*** Materials provided ***

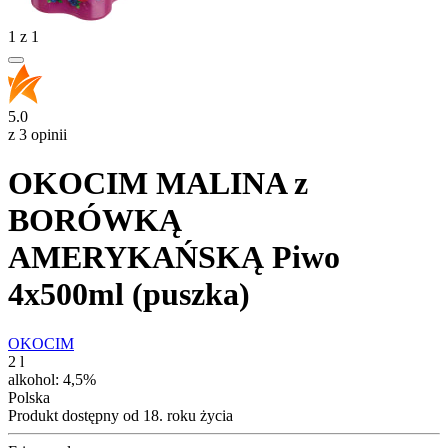
1
z
1
5.0
z 3 opinii
OKOCIM MALINA z
BORÓWKĄ
AMERYKAŃSKĄ Piwo
4x500ml (puszka)
OKOCIM
2 l
alkohol:
4,5%
Polska
Produkt dostępny od 18. roku życia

*** End of Materials provided ***

Each entry above is to be restated exactly, without its images.

1
z
1
5.0
z 3 opinii
OKOCIM MALINA z
BORÓWKĄ
AMERYKAŃSKĄ Piwo
4x500ml (puszka)
OKOCIM
2 l
alkohol:
4,5%
Polska
Produkt dostępny od 18. roku życia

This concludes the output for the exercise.